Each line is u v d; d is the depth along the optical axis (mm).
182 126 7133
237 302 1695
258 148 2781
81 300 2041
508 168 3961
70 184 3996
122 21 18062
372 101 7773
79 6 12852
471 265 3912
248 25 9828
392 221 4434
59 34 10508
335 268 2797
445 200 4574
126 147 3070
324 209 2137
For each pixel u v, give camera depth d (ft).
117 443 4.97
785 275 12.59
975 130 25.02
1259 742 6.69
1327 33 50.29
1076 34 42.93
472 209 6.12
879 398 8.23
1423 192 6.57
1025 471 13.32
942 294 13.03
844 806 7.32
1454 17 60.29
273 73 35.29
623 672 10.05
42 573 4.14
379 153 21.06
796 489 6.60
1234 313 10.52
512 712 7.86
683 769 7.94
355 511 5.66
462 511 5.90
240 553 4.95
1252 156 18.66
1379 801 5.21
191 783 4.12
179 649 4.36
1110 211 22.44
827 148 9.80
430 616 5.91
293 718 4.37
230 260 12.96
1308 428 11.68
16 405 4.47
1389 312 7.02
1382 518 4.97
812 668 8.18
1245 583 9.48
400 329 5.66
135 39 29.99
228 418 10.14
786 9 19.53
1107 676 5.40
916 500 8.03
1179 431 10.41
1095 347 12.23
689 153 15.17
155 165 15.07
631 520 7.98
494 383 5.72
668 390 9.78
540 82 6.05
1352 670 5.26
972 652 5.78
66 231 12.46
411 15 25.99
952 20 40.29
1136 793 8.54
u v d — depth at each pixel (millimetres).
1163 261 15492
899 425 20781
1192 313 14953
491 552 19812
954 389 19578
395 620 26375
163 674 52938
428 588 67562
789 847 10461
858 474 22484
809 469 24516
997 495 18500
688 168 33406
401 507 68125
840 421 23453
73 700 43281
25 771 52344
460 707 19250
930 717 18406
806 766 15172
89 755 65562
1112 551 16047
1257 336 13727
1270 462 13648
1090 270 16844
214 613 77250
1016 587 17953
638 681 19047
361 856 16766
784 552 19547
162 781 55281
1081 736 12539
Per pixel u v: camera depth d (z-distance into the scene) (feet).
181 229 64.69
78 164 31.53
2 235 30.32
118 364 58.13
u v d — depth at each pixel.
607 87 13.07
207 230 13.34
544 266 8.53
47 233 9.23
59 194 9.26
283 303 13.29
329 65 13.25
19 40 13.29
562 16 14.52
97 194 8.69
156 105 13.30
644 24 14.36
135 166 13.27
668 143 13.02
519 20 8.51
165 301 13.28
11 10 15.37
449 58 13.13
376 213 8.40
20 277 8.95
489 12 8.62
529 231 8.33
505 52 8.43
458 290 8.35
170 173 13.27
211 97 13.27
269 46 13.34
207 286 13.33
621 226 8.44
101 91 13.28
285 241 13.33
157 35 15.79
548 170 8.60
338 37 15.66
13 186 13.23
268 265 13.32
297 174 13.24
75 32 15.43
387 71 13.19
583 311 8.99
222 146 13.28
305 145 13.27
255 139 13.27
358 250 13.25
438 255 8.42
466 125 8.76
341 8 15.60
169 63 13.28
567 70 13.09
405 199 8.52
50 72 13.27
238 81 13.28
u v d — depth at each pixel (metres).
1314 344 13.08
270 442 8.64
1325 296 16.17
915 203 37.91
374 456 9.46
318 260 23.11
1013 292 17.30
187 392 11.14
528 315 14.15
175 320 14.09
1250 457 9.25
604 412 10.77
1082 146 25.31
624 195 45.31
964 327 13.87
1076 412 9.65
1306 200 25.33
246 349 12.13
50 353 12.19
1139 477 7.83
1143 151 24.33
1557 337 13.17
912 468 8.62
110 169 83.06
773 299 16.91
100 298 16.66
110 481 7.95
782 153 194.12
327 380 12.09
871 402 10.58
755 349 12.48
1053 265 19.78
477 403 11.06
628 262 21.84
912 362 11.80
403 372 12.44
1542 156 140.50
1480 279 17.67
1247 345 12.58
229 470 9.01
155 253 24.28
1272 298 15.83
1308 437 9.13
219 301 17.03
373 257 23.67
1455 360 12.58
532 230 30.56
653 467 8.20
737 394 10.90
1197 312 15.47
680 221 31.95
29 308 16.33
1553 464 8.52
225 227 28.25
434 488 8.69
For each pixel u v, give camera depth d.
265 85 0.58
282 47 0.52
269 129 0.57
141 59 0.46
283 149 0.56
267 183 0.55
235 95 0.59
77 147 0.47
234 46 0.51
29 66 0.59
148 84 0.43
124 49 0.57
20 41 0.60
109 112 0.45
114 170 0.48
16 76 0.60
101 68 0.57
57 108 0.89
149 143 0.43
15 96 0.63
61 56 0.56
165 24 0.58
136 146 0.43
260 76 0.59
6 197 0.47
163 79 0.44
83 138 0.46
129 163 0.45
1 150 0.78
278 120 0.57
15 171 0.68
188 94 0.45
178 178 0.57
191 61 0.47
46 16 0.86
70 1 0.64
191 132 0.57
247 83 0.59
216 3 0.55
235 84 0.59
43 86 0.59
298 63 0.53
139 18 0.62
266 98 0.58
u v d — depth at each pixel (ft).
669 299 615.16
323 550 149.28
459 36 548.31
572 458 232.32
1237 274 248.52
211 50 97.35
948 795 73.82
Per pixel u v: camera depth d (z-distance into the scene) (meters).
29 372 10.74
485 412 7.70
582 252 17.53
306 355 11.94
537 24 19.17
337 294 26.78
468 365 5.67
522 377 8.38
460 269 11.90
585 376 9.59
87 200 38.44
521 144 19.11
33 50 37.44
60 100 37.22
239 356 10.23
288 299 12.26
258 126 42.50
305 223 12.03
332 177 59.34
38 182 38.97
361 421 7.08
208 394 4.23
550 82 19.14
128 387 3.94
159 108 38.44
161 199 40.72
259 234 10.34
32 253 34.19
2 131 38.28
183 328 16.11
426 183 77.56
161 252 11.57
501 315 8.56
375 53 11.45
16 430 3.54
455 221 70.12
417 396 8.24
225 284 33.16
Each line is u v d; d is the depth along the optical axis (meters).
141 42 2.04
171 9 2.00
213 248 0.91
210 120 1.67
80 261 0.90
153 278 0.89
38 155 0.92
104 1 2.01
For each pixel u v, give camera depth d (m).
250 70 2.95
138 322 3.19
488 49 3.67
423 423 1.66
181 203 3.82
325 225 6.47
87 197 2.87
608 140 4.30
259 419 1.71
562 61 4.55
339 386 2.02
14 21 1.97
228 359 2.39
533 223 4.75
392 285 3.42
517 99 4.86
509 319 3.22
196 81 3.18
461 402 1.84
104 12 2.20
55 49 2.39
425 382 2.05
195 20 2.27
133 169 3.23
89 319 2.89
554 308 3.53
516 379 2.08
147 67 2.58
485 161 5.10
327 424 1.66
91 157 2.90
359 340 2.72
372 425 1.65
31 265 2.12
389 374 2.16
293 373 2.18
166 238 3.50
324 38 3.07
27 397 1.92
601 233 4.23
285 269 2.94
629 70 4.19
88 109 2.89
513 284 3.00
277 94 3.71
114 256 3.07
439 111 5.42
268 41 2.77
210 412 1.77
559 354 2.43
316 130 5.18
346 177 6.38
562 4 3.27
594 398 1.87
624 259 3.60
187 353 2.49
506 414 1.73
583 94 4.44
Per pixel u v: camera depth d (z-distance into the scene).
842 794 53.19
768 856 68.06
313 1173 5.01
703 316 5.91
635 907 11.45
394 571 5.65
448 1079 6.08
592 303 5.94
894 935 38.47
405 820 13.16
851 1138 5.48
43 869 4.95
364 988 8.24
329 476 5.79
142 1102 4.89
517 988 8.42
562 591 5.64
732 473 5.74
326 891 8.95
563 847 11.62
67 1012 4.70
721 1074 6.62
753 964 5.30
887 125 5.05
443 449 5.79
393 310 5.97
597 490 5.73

- **Exercise description**:
What is the number of lines in the listing that include "distance"? Answer with that number only.

- **Answer to this task**:
3